* TASK PROMPT: Each line below must be reproduced exactly as it stands. Pictures stay out of the copy.

*** Opening DATA EXTRACT ***

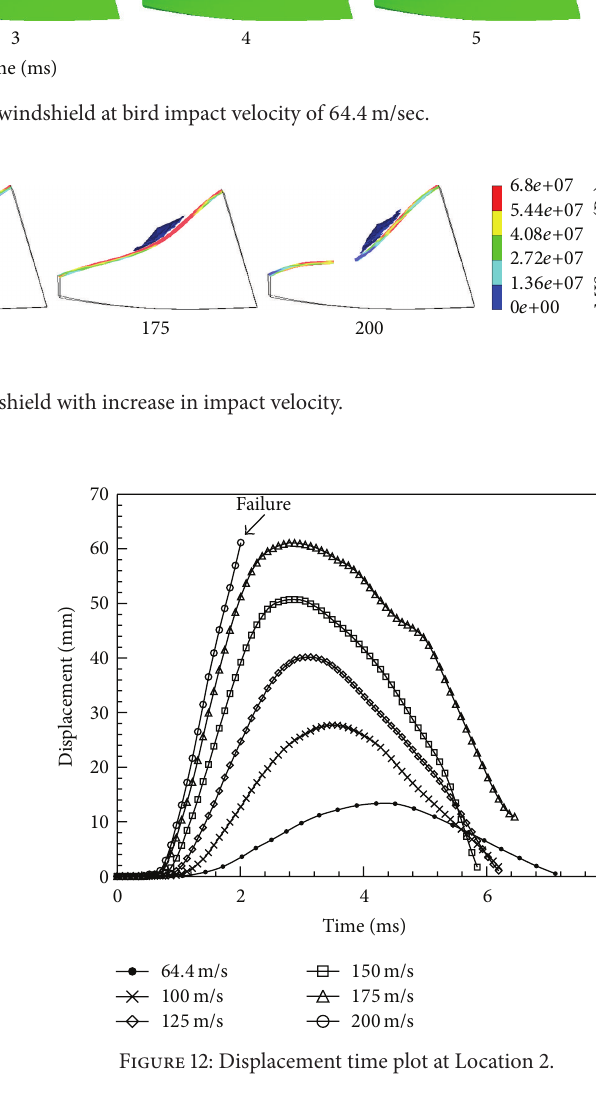
Figure 11: Response of windshield for different bird shapes.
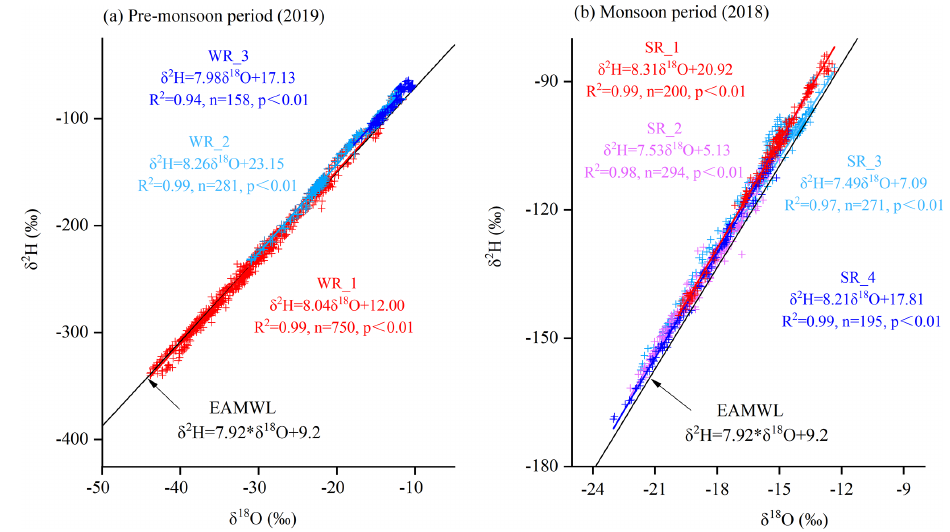
Figure 9. Regional patterns of vapor δ 18 O– δ 2 H relation during pre-monsoon period (a) and monsoon (b) period, compared with the East Asia meteoric water line (EAMWL) (Araguás-Araguás et al., 1998).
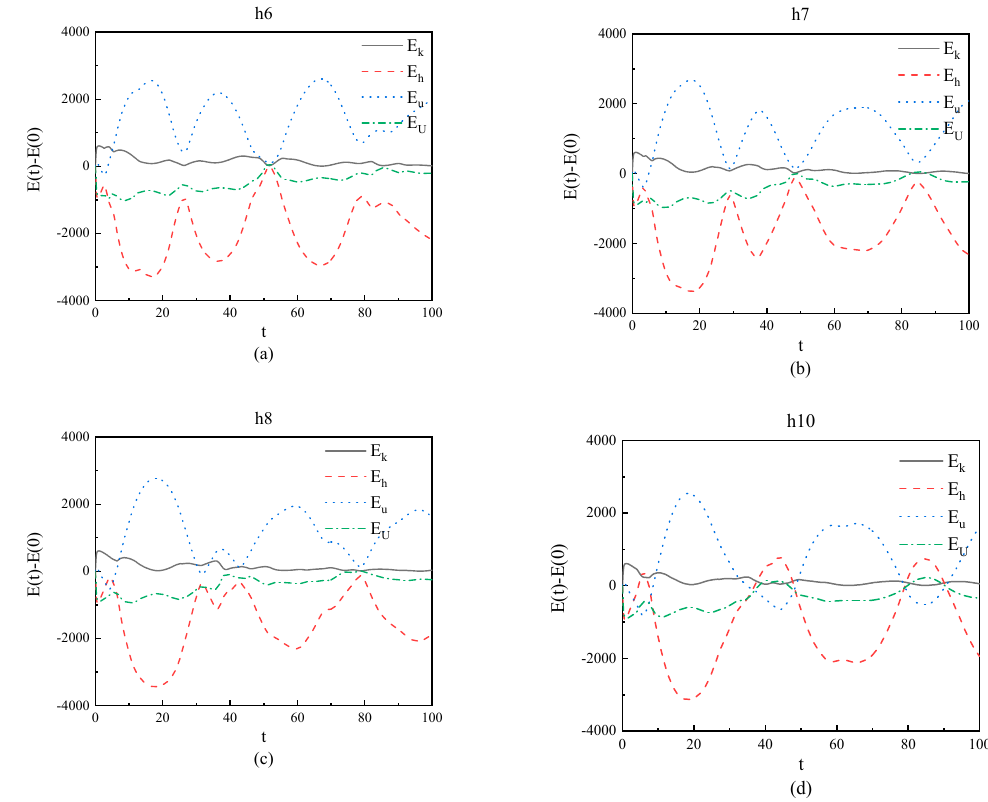
Figure 13. ( a – d ) Energy conversion and entropy increase with time for Cases h6 to h10.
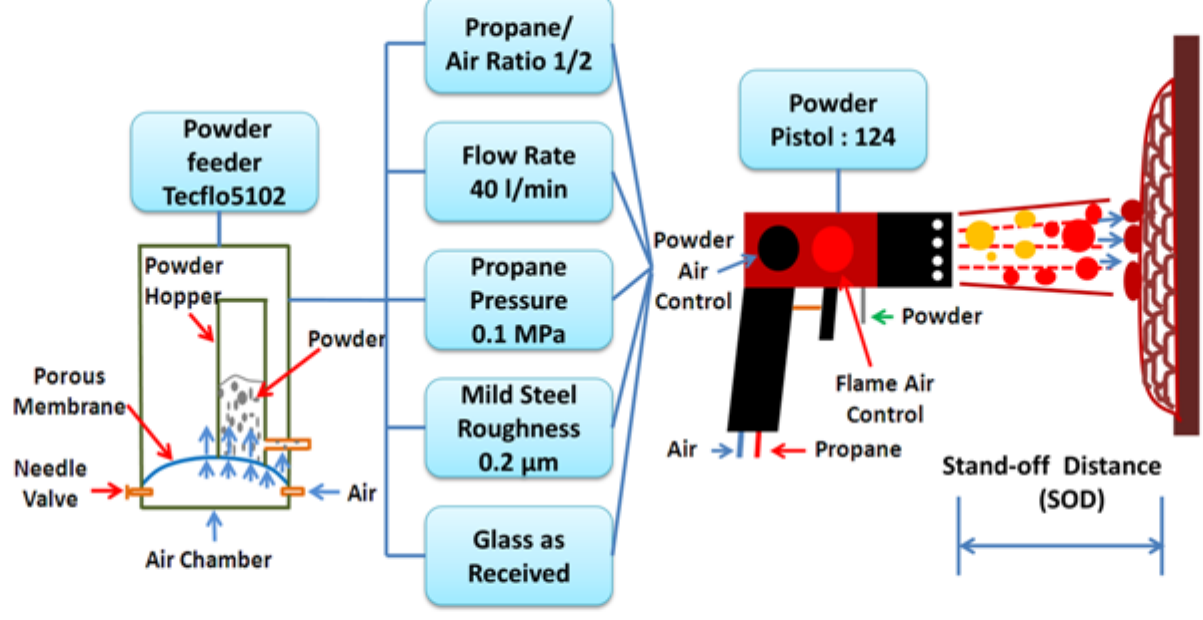
Figure 1. Schematic of flame spray that indicates variables that are associated with the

*** Closing DATA EXTRACT ***

* ANSWER AREA:
Figure 11: Response of windshield for different bird shapes.
Figure 9. Regional patterns of vapor δ 18 O– δ 2 H relation during pre-monsoon period (a) and monsoon (b) period, compared with the East Asia meteoric water line (EAMWL) (Araguás-Araguás et al., 1998).
Figure 13. ( a – d ) Energy conversion and entropy increase with time for Cases h6 to h10.
Figure 1. Schematic of flame spray that indicates variables that are associated with the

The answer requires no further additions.